GEM is the best free GUI, not sure about 32-bit support or UTF-8.
There's TELNET and FTP clients/servers, and web servers if you're on an 8088. If you've got a 286 or better there's SSH and web browsers.
In all honesty though, if you're using something old enough for DOS to be a contemporary system, you might as well run Minix or an early Debian/Slackware with DOSEMU. 386 and higher isn't really utilized by DOS. Even an 8088 will run XENIX, Minix, or ELKS, but you'd probably want to dual-boot as there's much less software than for DOS.
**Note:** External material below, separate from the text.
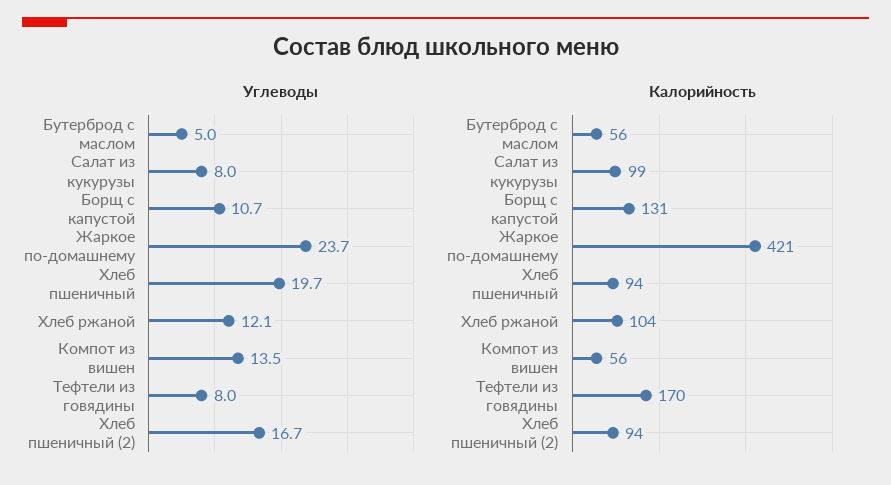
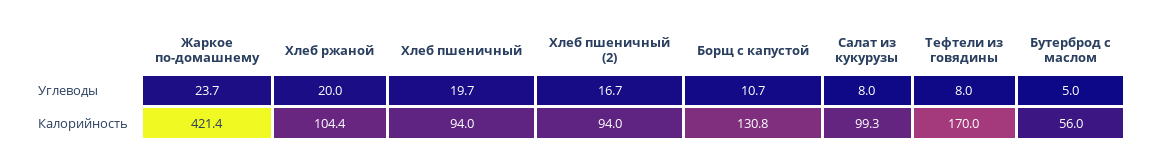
Углеводы, Хлеб ржаной: 12.1 -> 20
Углеводы, Компот из вишен: 13.5 -> none
Калорийность, Компот из вишен: 56 -> none

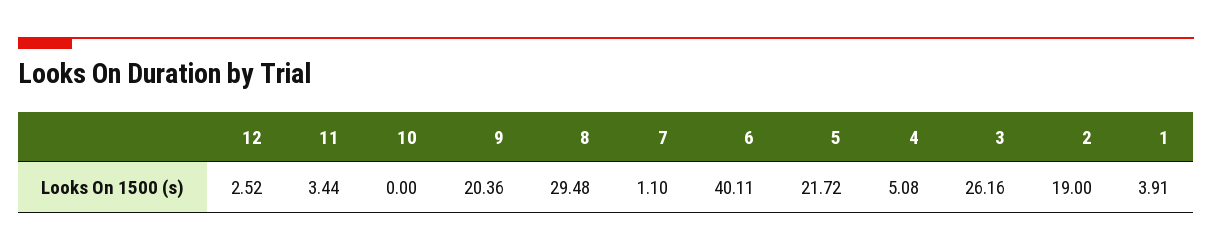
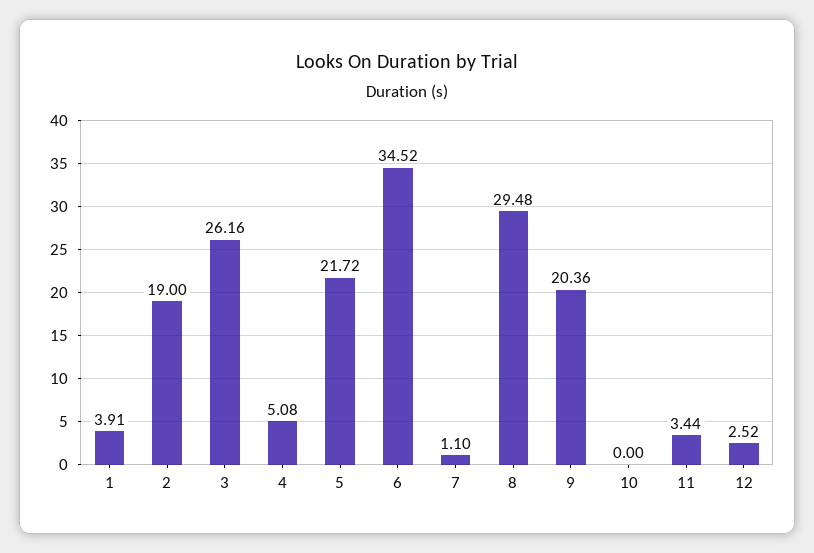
6: 40.11 -> 34.52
I run FreeDOS on a 286 and it's pretty comfy as an office and C/QuickBASIC machine. It's sluggish on earlier hardware though, probably because there's much more C than ASM compared to MS-DOS.
All an OS has to do is let you load, save and run programs. There's nothing that mandates it has to let you multitask. DOS and CP/M are operating systems. So is the ROM BASIC that came on most 80's home computers.
You can compile programs under DOS, you can download the current gcc toolchain (8.2.0) pre-compiled somewhere, there's even ncurses in there somewhere. (don't remember where right now, google it) Then you can compile lua under DOS which is a very nice programming language and runs just fine. There's also vim and emacs for DOS, so you can pick your poison. I'm pretty sure microemacs and nano works too.
I have an old Cyrix (About ~Pentium 166 Mhz speed, with some CPU flag tweaks) setup with FreeDOS which even has appropiate realtek network packet drivers which are quick to setup if you know how. It's a nice, botnetfree machine I don't go online with but use for documents, spreadsheets and such. I can also remote into my linux system via RS232 and Kermit. It's all very minimalistic and nice. No weird updates that break shit. Nothing like that. Also uses very little electricity.
FreeDOOM, I think. I don't know if you could run any sort of GUI on it, though.
DOS normally doesn't have or need a GUI, but you can still run GUI programs, like for example Deluxe Paint, or a Doom editor.